Texto fornecido:

**********

Acórdão nº 1813/20.2BELSB de Tribunal Central Administrativo Sul, 18 de Fevereiro de 2021

Magistrado ResponsávelPEDRO MARCHÃO MARQUES
Data da Resolução18 de Fevereiro de 2021
EmissorTribunal Central Administrativo Sul

Acordam, em conferência, na Secção de Contencioso Administrativo do Tribunal Central Administrativo Sul: I. Relatório A..., cidadão do Senegal, intentou o presente processo urgente contra o Ministério da Administração Interna – Serviço de Estrangeiros e Fronteiras (SEF), peticionando a anulação da decisão proferida em 10.09.2020 pelo Director Nacional Adjunto daquele Serviço, que considerou inadmissível o pedido de protecção internacional formulado pelo Autor e ordenou a transferência do mesmo para a Itália, o Estado-Membro responsável pela sua retoma a cargo O TAC de Lisboa, por sentença de 21.11.2020, julgou a acção improcedente.

Com o decidido não se conformando, veio interpor recurso para este TCA, contendo o requerimento de recurso as seguintes conclusões: A) Se a responsabilidade pela análise do pedido de protecção internacional pertencer a outro Estado-Membro, incumbe ao SEF dar início ao procedimento especial de determinação do Estado responsável, conforme determinam os art.ºs 37.º a 39.º da Lei n.º 27/2008, de 30-06 e 22.º, n.ºs 1 e 7 do Regulamento n.º 604/2013, de 26 de junho; B) O art.º 3.º, n.º 2, do Regulamento n.º 604/2013, de 26 de junho, determina uma verdadeira obrigação legal dos Estados-Membros apreciarem acerca da eventual ocorrência de falhas sistémicas no procedimento de asilo e nas condições de acolhimento dos requerentes de protecção internacional, antes de procederem à transferência daqueles para outro Estado-Membro em obediência aos critérios indicados no Capitulo III do Regulamento; C) Por conseguinte, uma vez apresentado um pedido de protecção, o respectivo Estado-Membro terá primeiramente que aferir, nos termos determinados no art.º 3.º, n.º 1 e no Capítulo III do Regulamento n. º 604/2013, de 26 de junho, qual é o Estado responsável pela apreciação de tal pedido e, sendo identificado como responsável pela apreciação do pedido um outro Estado-Membro, há, então, que avaliar da eventual impossibilidade em proceder à transferência, nos termos do art.º 3.º, n.º 2, § 2.º, do Regulamento n.º 604/2013, de 26 de junho; D) Ponderando todas as informações conhecidas sobre o país considerado responsável pela análise do pedido de protecção internacional, de maneira a aferir se existem, no caso, motivos que justifiquem a decisão de não transferência, nomeadamente, a existência de um risco real, directo ou indirecto, de o requerente ser sujeito a tratamento desumano ou degradante, na acepção dos artigos 3.° da CEDH e 4.° da CDFUE e não apenas os factos notórios.

**********

Conjunto de dados:
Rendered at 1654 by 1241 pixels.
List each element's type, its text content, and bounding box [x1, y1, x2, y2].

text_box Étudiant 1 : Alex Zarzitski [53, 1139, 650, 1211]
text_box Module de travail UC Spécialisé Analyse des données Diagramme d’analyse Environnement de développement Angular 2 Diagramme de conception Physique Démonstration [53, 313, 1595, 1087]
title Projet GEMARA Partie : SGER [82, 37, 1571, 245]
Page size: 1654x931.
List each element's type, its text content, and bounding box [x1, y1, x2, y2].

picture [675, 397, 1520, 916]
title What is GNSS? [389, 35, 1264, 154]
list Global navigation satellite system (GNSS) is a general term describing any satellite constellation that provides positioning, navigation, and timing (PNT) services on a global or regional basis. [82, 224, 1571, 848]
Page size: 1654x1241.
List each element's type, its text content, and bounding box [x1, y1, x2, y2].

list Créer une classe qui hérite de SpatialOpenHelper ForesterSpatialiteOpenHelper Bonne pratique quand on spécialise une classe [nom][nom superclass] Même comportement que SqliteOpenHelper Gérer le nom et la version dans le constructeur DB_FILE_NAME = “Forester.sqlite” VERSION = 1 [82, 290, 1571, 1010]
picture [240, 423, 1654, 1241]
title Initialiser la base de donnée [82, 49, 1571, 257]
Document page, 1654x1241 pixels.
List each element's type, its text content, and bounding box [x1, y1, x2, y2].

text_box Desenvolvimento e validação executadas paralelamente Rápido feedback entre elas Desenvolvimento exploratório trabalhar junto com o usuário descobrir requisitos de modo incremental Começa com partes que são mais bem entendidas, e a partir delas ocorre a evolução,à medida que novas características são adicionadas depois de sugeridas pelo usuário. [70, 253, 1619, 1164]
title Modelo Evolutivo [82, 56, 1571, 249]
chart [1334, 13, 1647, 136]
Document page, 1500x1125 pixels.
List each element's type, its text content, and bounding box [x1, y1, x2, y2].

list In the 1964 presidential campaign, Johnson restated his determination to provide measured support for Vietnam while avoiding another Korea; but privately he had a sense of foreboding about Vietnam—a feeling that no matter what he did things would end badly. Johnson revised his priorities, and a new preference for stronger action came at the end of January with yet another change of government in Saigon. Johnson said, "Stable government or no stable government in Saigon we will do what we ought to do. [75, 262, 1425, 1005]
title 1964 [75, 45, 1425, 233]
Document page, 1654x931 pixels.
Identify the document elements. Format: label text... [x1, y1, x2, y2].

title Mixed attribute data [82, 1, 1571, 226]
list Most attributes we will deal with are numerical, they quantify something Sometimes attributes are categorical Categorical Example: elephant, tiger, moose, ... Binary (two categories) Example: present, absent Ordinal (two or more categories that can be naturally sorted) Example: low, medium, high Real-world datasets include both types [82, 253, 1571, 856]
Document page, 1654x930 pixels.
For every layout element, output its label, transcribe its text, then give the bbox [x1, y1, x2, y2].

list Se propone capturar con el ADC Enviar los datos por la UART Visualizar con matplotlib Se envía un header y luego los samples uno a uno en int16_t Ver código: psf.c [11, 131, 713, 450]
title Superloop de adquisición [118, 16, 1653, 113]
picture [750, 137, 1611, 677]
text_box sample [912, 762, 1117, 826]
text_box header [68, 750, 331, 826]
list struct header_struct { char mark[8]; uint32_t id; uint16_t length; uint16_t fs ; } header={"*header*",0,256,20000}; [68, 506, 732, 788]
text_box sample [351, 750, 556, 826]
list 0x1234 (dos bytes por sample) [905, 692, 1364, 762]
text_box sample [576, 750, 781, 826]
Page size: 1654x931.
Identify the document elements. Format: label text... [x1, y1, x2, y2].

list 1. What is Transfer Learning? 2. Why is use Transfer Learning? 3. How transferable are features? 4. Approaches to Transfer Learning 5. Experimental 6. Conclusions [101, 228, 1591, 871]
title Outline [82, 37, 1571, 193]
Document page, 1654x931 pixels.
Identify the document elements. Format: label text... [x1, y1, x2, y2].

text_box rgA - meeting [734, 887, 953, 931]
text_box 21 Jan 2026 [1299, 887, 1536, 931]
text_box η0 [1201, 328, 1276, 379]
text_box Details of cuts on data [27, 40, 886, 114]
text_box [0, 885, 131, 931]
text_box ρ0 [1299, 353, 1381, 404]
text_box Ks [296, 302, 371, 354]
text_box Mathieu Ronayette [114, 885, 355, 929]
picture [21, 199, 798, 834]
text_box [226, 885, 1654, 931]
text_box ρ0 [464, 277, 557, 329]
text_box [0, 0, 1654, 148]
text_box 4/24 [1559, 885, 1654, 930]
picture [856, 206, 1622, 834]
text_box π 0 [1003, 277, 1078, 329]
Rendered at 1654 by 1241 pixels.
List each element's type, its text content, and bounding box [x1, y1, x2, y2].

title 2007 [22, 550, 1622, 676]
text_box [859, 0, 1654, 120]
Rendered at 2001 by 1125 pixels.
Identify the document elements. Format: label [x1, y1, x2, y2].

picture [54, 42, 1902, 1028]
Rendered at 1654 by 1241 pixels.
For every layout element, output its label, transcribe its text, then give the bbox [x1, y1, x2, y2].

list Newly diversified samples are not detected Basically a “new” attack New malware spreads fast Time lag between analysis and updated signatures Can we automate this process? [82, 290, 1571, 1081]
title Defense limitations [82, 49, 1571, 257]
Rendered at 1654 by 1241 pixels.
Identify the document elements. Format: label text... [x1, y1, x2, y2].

**********

Requisitos das tarefas:
**1)** Transcreva do acórdão o trecho que vai de "Acordam, em conferência, na" a "a acção improcedente.".
**2)** Indique se cada afirmação abaixo está de acordo com o acórdão, respondendo sim ou não e citando as palavras do acórdão que decidem a resposta. (a) O autor da ação é cidadão do Senegal. (b) A decisão impugnada ordenou a transferência do autor para Espanha. (c) O TAC de Lisboa julgou a ação procedente.
**3)** Prossiga a redação do acórdão do Tribunal Central Administrativo Sul a partir do ponto em que o texto termina.

Resultados por tarefa:
**1)**
Acordam, em conferência, na Secção de Contencioso Administrativo do Tribunal Central Administrativo Sul: I. Relatório A..., cidadão do Senegal, intentou o presente processo urgente contra o Ministério da Administração Interna – Serviço de Estrangeiros e Fronteiras (SEF), peticionando a anulação da decisão proferida em 10.09.2020 pelo Director Nacional Adjunto daquele Serviço, que considerou inadmissível o pedido de protecção internacional formulado pelo Autor e ordenou a transferência do mesmo para a Itália, o Estado-Membro responsável pela sua retoma a cargo O TAC de Lisboa, por sentença de 21.11.2020, julgou a acção improcedente.

**2)**
(a) Sim: "A..., cidadão do Senegal".
(b) Não: "ordenou a transferência do mesmo para a Itália".
(c) Não: "julgou a acção improcedente".

**3)**
  1. Verificação que não deve sequer ficar dependente da circunstância de serem tais factos notórios ou não, ou da alegação pelo interessado, atentos o princípio do inquisitório previsto no art. 58.º do CPA e o dever de averiguação de todos os factos cujo conhecimento seja adequado e necessário à tomada de uma decisão legal e justa, imposto pela normas constantes dos n.º 1 e 2 do art. 115.º do mesmo diploma legal.

  2. Entende-se que no que respeita ao Regulamento n.º 604/2013, de 26-06 , a discricionariedade contemplada no art.º 3.º, n.º 1, acaba por ser afastada pela obrigação constante do n.º 2 daquele preceito legal, que determina um verdadeiro dever legal dos Estados-Membros apreciarem acerca da eventual ocorrência de falhas sistémicas no procedimento de asilo e nas condições de acolhimento dos requerentes de protecção internacional, antes de procederem à transferência daqueles para outro Estado-Membro em obediência aos critérios indicados no Capitulo III do Regulamento.

  3. Nesse sentido, víde o Acórdão do TCAS de 22-08-2019, proferido no Proc. n.º 1982/18.1BELSB.

  4. A decisão do Senhor Director Nacional Adjunto do Serviço de Estrangeiros e Fronteiras em apreço nos autos padece de défice de instrução, por violação dos artigos 58.º e 115.°, n.ºs 1 e 2 do CPA e do art.º 3.º, n.º 2, § 2.º, do Regulamento (UE) n.º 604/2013, de 26 de junho, sendo por isso anulável nos termos do artigo 163.°, n.º 1 do CPA.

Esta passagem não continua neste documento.